Hal tersebut disampaikan Meutya dalam inspiring speech pada acara wisuda Telkom University di Bandung, Sabtu (25/4/2026). Ia menyoroti derasnya arus informasi di era digital yang memunculkan tantangan baru berupa banjir informasi serta maraknya misinformasi.
“Di era post-truth, tantangan kita bukan lagi pada akses informasi, tetapi pada kualitasnya. Karena itu, para wisudawan harus bisa berperan juga sebagai agen perubahan dan menjadi pandu-pandu literasi digital di daerahnya masing-masing,” ujarnya.
Menurutnya, lulusan perguruan tinggi tidak cukup hanya menjadi pengguna teknologi, tetapi juga harus berperan aktif menjaga kualitas informasi di ruang digital. Ia menambahkan, misinformasi kini telah menjadi tantangan global, sebagaimana tercermin dalam laporan World Economic Forum.
Dengan jumlah pengguna internet Indonesia yang mencapai ratusan juta dan durasi penggunaan yang tinggi, risiko paparan konten negatif semakin meningkat. Sebagai respons, pemerintah menghadirkan regulasi adaptif, salah satunya melalui Peraturan Pemerintah Nomor 17 Tahun 2025 tentang Tata Kelola Penyelenggaraan Sistem Elektronik dalam Pelindungan Anak (PP Tunas).
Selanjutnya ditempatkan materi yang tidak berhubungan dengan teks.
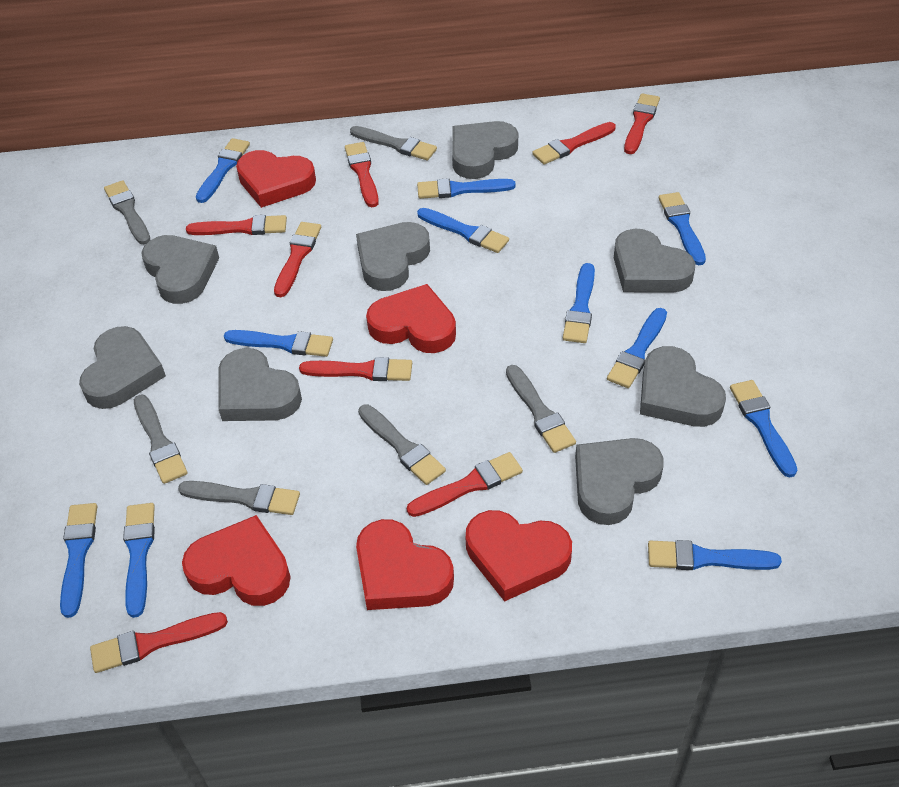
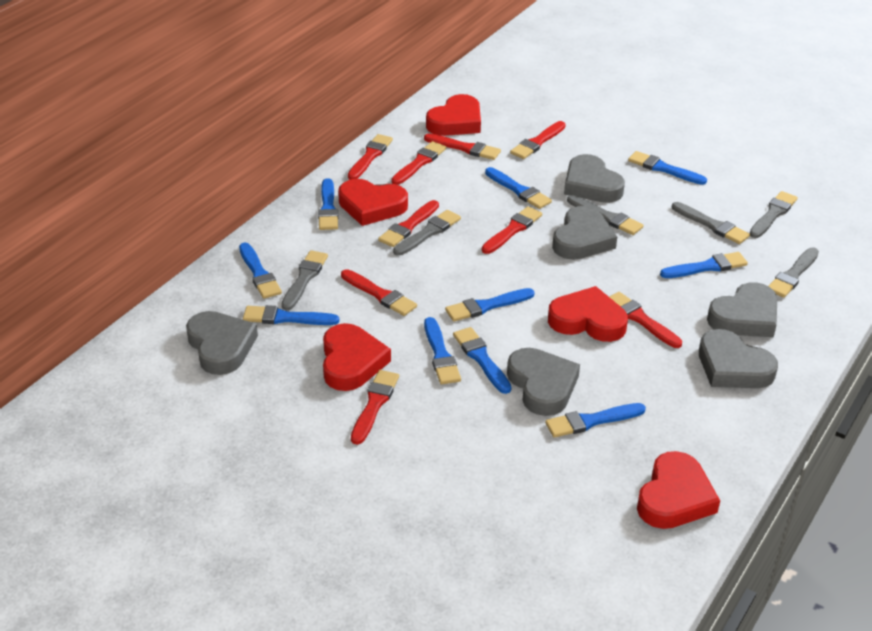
blue brush: 11 -> 10
grey heart: 8 -> 6
red brush: 8 -> 9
“Kami ingin para wisudawan dan wisudawati menjadi duta-duta Tunas yang membantu menjaga keberlangsungan anak-anak kita di ruang digital agar mendapatkan manfaat terbaik,” tegas Meutya.
Ia juga menekankan pentingnya keseimbangan antara inovasi teknologi dan tanggung jawab, khususnya dalam pemanfaatan kecerdasan artifisial (AI). Menurutnya, pengelolaan ruang digital harus berlandaskan prinsip kehati-hatian, keamanan, transparansi, serta berorientasi pada kepentingan manusia.
Selain itu, Meutya mengajak para lulusan untuk terlibat aktif dalam mengatasi dampak negatif teknologi, mulai dari kecanduan digital, manipulasi algoritma, hingga penyebaran konten yang merusak nilai sosial dan budaya.
“Negara tidak bisa bekerja sendiri. Dibutuhkan kolaborasi seluruh elemen, termasuk para lulusan muda, untuk menjaga ruang digital kita tetap sehat,” katanya.
Ia menegaskan, tanggung jawab lulusan perguruan tinggi tidak berhenti pada capaian akademik, melainkan justru dimulai saat mereka terjun ke masyarakat dengan membawa misi menjaga dan membangun ruang digital Indonesia yang aman, beretika, dan berdaya saing.